PROVIDED DATA:
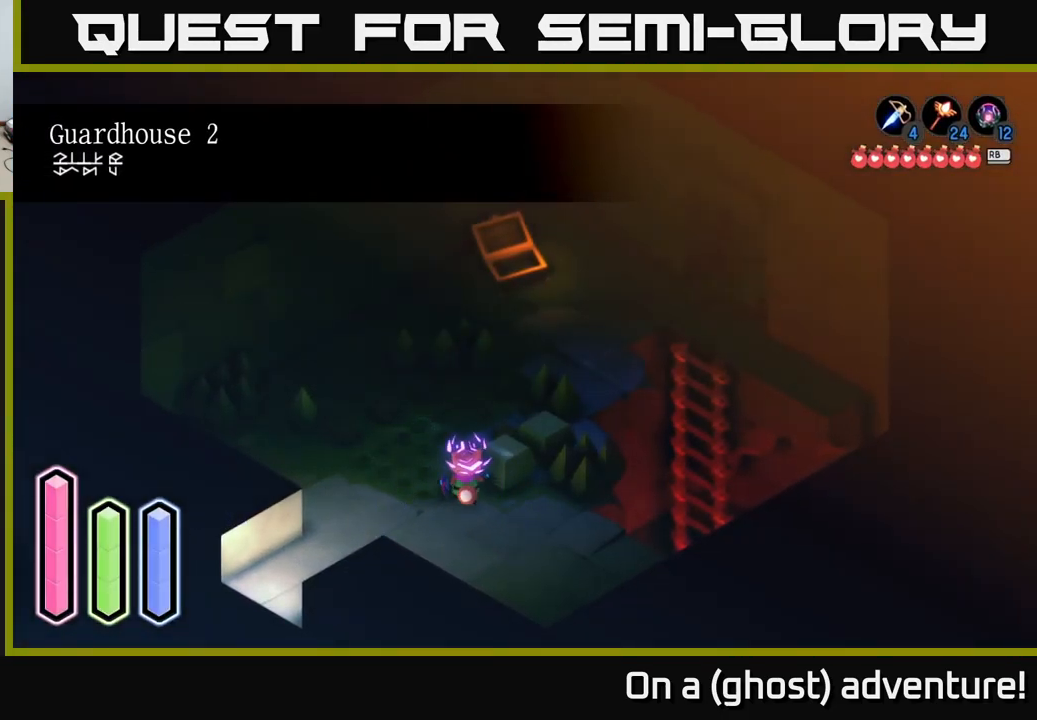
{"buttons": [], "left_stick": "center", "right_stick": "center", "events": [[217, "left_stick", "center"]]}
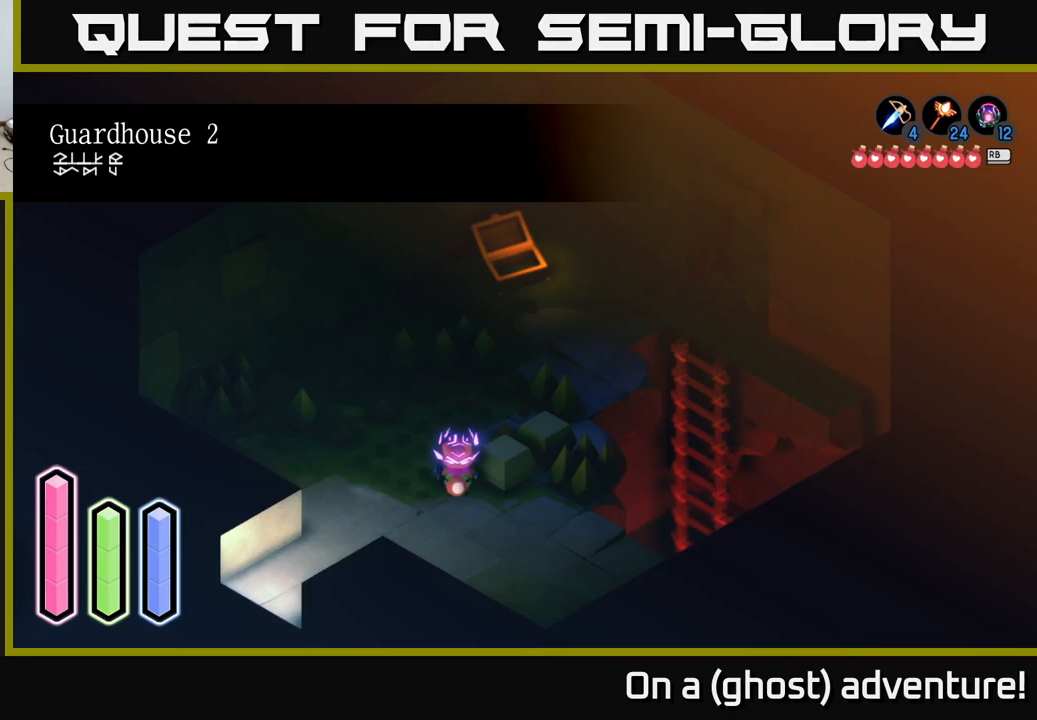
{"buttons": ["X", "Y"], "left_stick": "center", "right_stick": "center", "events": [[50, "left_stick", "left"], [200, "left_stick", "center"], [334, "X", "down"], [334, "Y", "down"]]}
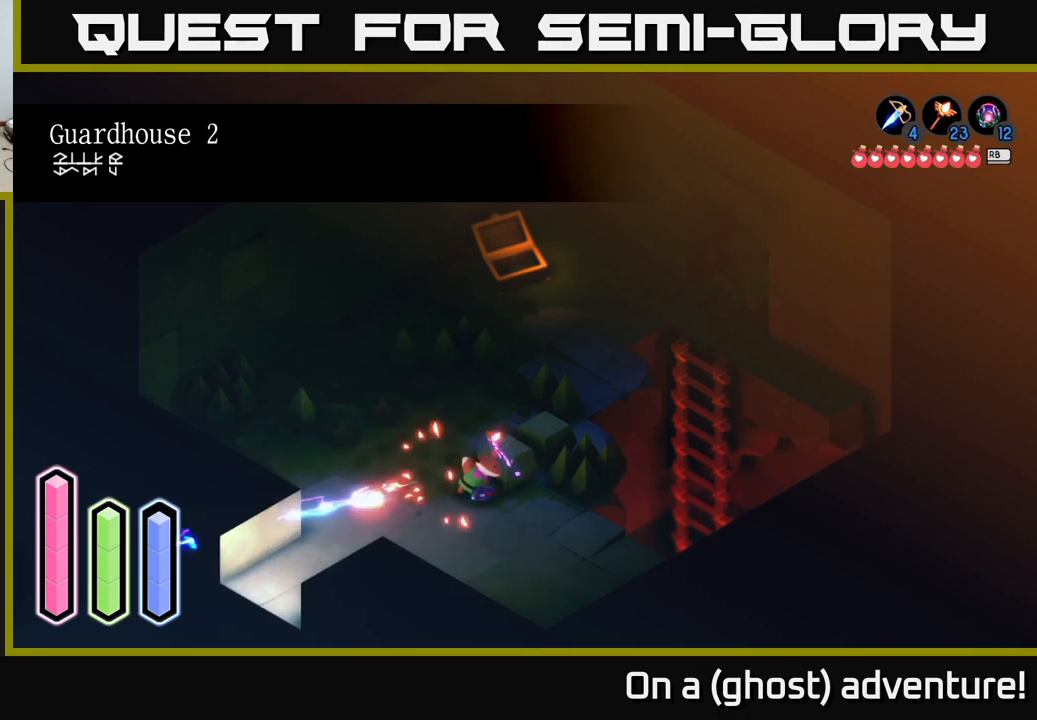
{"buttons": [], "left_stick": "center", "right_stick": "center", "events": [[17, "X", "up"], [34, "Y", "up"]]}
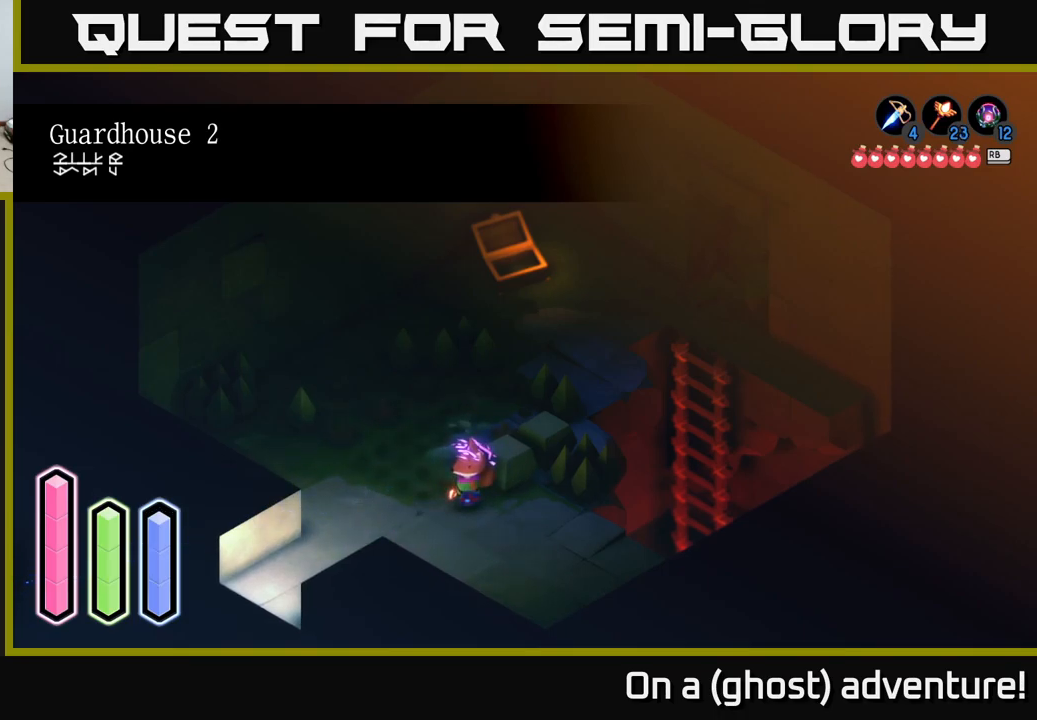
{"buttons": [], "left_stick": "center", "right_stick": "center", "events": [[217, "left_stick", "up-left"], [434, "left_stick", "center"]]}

ACTION ITEM: What you return should be the whole listing, word for word, without its pictures.

SOLUTION TO THIS EXERCISE:
{"buttons": [], "left_stick": "center", "right_stick": "center", "events": [[217, "left_stick", "center"]]}
{"buttons": ["X", "Y"], "left_stick": "center", "right_stick": "center", "events": [[50, "left_stick", "left"], [200, "left_stick", "center"], [334, "X", "down"], [334, "Y", "down"]]}
{"buttons": [], "left_stick": "center", "right_stick": "center", "events": [[17, "X", "up"], [34, "Y", "up"]]}
{"buttons": [], "left_stick": "center", "right_stick": "center", "events": [[217, "left_stick", "up-left"], [434, "left_stick", "center"]]}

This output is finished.